◆ GIVEN PASSAGE
>> start

Terra powers important scientific projects like FireCloud, AnVIL, and BioData Catalyst. Learn more.

Hanging Localization Step

Completed

Comments

45 comments

  • Official comment
    Avatar
    Jason Cerrato

    Update as of February 12, 2020 9:30AM ET:

    Google's engineers released a fix for the hanging localization issue yesterday, February 11, 2020 at 1:00PM ET. The fix targeted an issue with small/slow disks not being able to read that localization has actually finished, which caused the task to hang. Our engineering team has run a series of tests which validate the efficacy of the fix. We would like to hear back from any users previously affected whether jobs are now running as expected.

    In general, we recommend that advanced users still consider using larger disks for increased performance. See Adam's breakdown of costs between an 80 GB and 500 GB disk here: https://support.terra.bio/hc/en-us/community/posts/360056045911/comments/360009184152

    Comment actions Permalink
  • Avatar
    Sushma Chaluvadi

    Hello All,

    Update on the above described issue as of January 13, 2020 12:00 PM ET:

    1. You may have already done this, but if not, we highly recommend aborting any currently running jobs that are stuck in a hanging state to avoid accruing additional charges. We recommend holding off on submitting any other jobs if possible as well, just in case the localization issue persists. 


    2. We believe we have found a root cause and solution to this issue. We can provide you with an update this afternoon once we determine the timing for a release with the engineers.

    Please "FOLLOW" this post to get notifications of further updates. This thread will be updated as we get more information.

    0
    Comment actions Permalink
  • Avatar
    Sushma Chaluvadi

    Hello,

    Update as of January 14, 2020 4:12 PM ET:

    A fix for this bug has been released today at 4:11 PM ET. Please let us know via this thread if you continue to experience the same error with localization.

     

    Thank you for your patience!

    0
    Comment actions Permalink
  • Avatar
    Jason Cerrato

    Hello all,

    Update on the above described issue as of January 15, 2020 10:30 AM ET:

    Our engineering team released an update yesterday at 4:11 PM ET that we believe should resolve the hanging localization issue some users were recently experiencing. Anybody who was previously affected by this issue should be able to re-submit their workflows without running into this problem. We appreciate your participation and patience.

    If any of your submissions from today (Jan 15) onward exhibit the same behavior, please let us know as soon as possible. If you have any other questions or concerns, don't hesitate to reach out to us via this thread, or by emailing terra-support@broadinstitute.zendesk.com.

    0
    Comment actions Permalink
  • Avatar
    Liudmila Elagina

    Hello Jason,

     

    I resubmitted my workflows and scatter tasks are still hanging at localization step after an hour.

>> end

◆ DATA ENTRIES
>> start

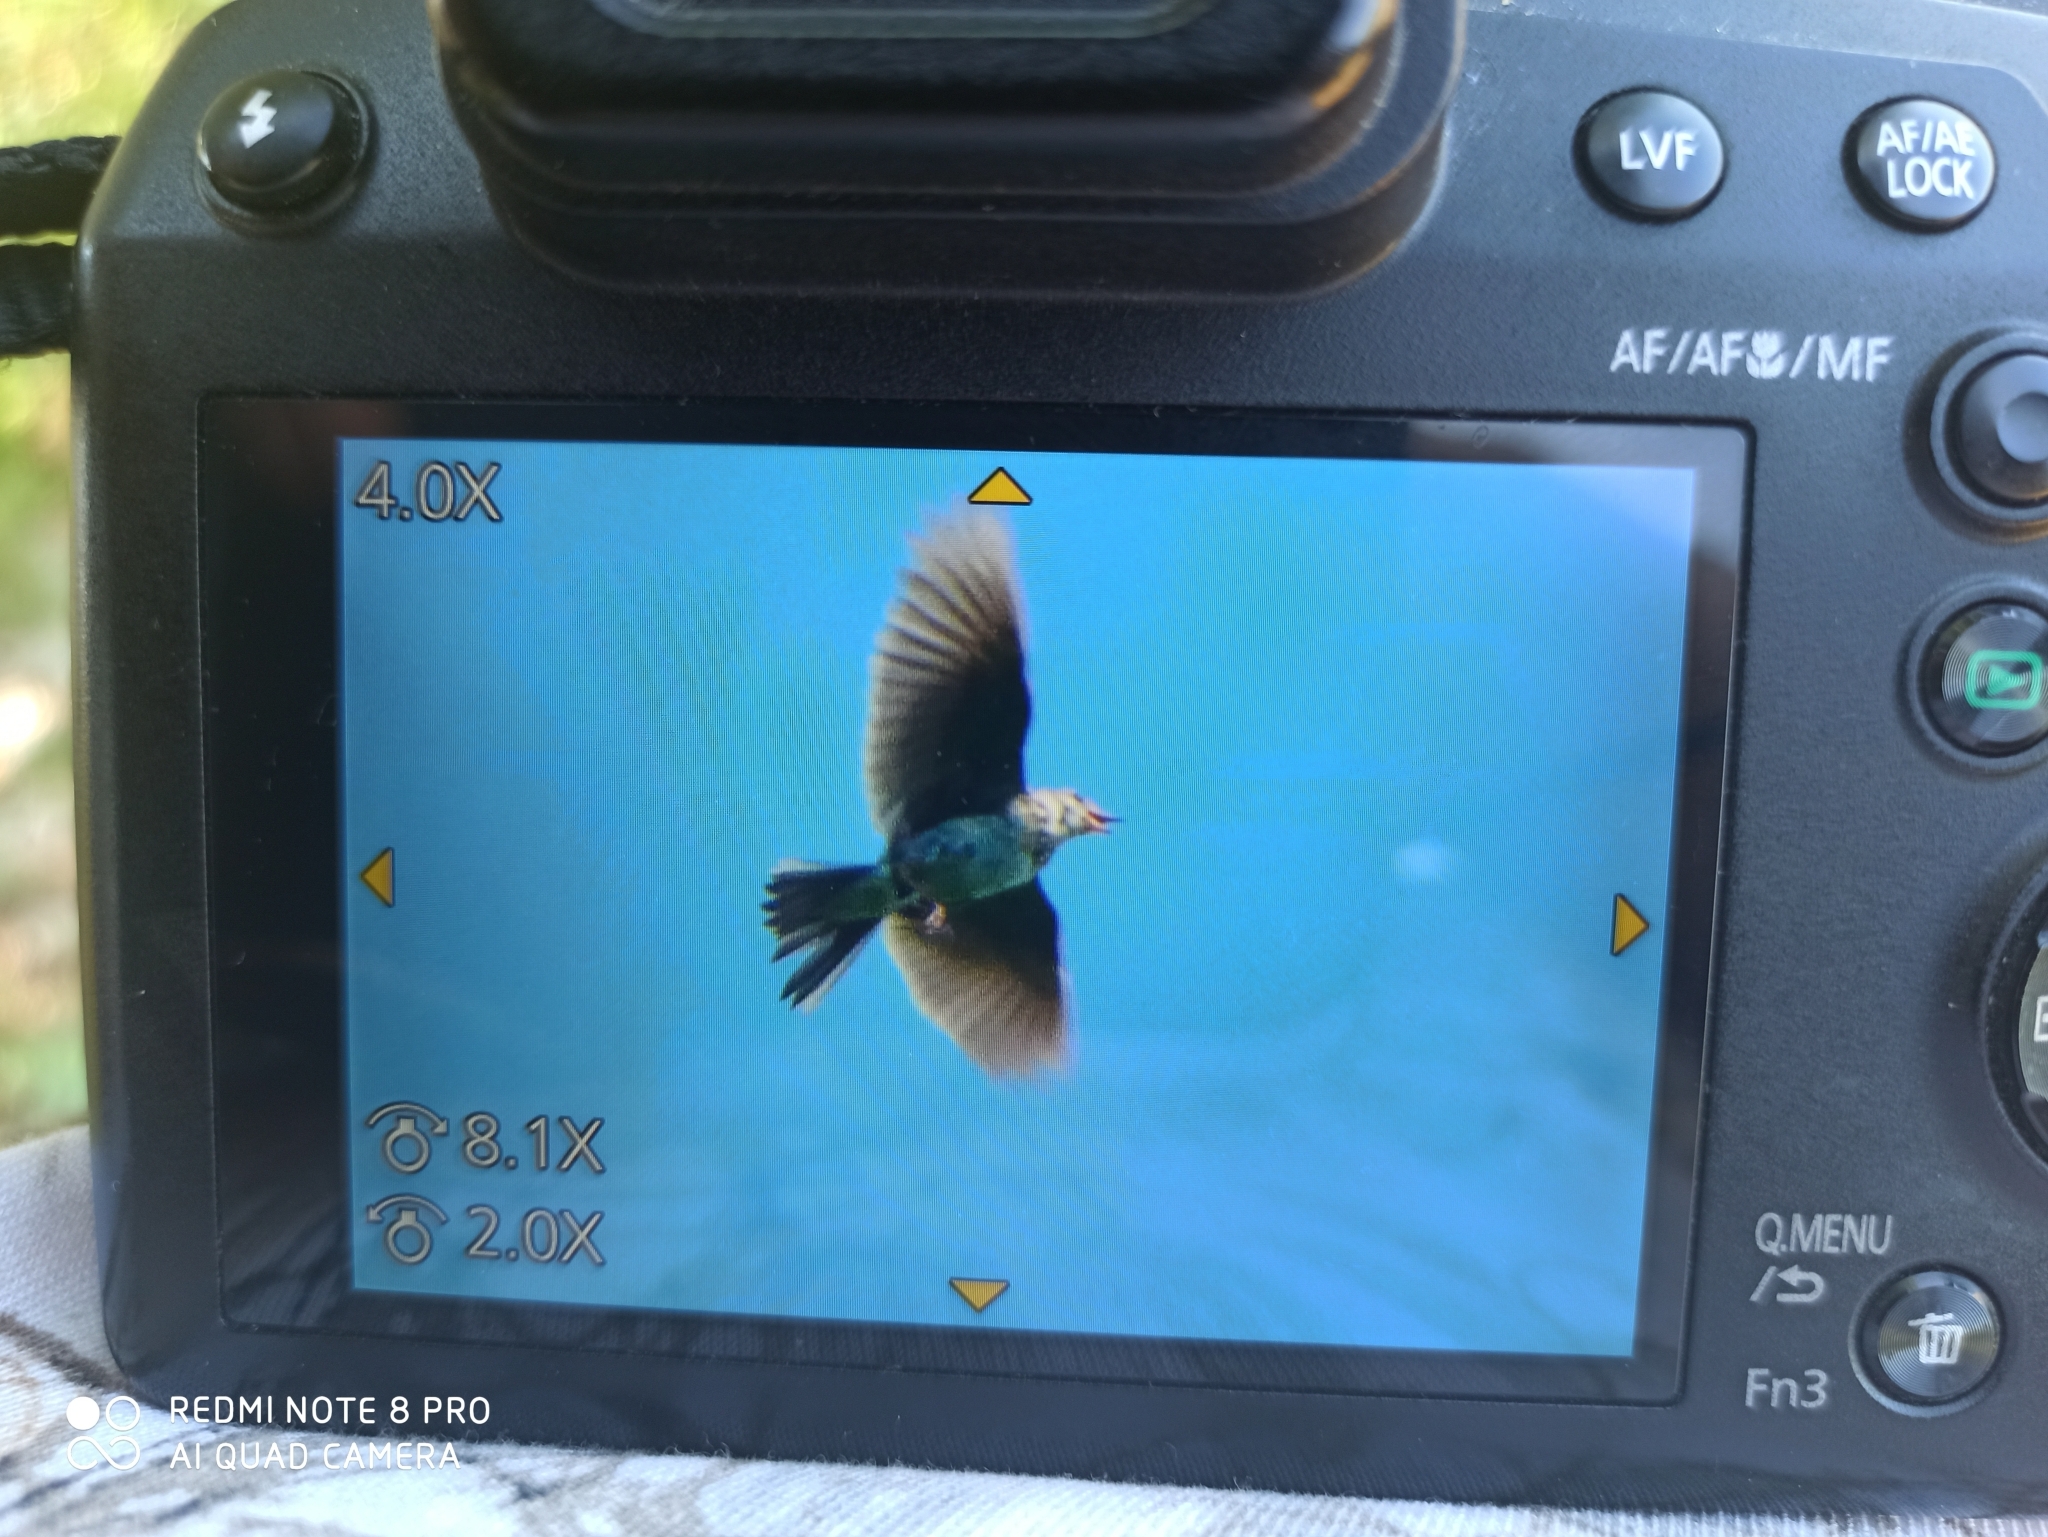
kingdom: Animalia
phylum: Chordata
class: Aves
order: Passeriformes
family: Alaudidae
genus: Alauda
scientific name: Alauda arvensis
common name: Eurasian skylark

>> end

◆ TO DO
- 1) In the hanging localization thread, what problem did the fix Google's engineers released on February 11, 2020 target?
- 2) Resume the hanging localization thread after its final sentence.

◆ ANSWERS FOR THIS EXERCISE
- 1) Small or slow disks couldn't read that localization had actually finished, which caused tasks to hang.

- 2)
    Thank you,

    Luda

    0
    Comment actions Permalink
  • Avatar
    Liudmila Elagina

    Hello Jason,

     

    I already shared workspace with GROUP_FireCloud-Support@firecloud.org. It is called broad-firecloud-ibmwatson/Wu_Richters_IBM. Let me know if you have any issues accessing it.

     

    The pipeline is still running from yesterday and it is stuck on MuTect1 and MuTect2 scatter tasks. 

     

    Thank you,

    Luda

    0
    Comment actions Permalink
  • Avatar
    Jason Cerrato

    Hello all,

    Update on the above described issue as of January 16, 2020 3:15 PM ET:

    Our engineering team released an update on Tuesday, January 14 at 4:11 PM ET that we believed would resolve the hanging localization issue. Due to the number of users who wrote in experiencing the issue, and the impact the bug had on the time and cost of workflows, the engineering team quickly released a hot fix based on the best available data at the time.

    Due to reports that some workflows have run into the same issue after the hot fix, the engineering team has gone back to review the provided data and has found an addendum to our original solution that we feel will ultimately resolve this problem. We will update this page once the release has been scheduled, and again once it's pushed to live.

    Thank you to all members of the community who have written in about their experience with this error and have provided our engineering team with data. Please "FOLLOW" this post to get notifications of further updates. This thread will be updated as we get more information.

    0
    Comment actions Permalink
  • Avatar
    Liudmila Elagina

    Hello Jason,

     

    Thank you for the update. Unfortunately, the addendum also did not fix this issue. Attached is a screenshot of the scatter task being stuck for almost an hour at the localization step.

     

    Thank you,

    Luda

    0
    Comment actions Permalink
  • Avatar
    Jason Cerrato

    Hi Luda,

    Apologies for the confusion—we have not yet released the aforementioned addendum. The previous message was simply an indication that one has been identified. We will be updating this page once the new release is scheduled, and then again once it's been integrated. I will update the original message for the sake of clarity.

    Kind regards,

    Jason

    0
    Comment actions Permalink
  • Avatar
    Jason Cerrato

    Update as of January 17, 2020 4:00PM ET:

    Our engineering team released the aforementioned addendum at 2:23PM ET today, January 17. After some testing, we have reasonable confidence that the hanging localization issue is fully resolved. Anybody who was previously affected by this issue may re-submit their workflows to test whether they are able to get past the localization step.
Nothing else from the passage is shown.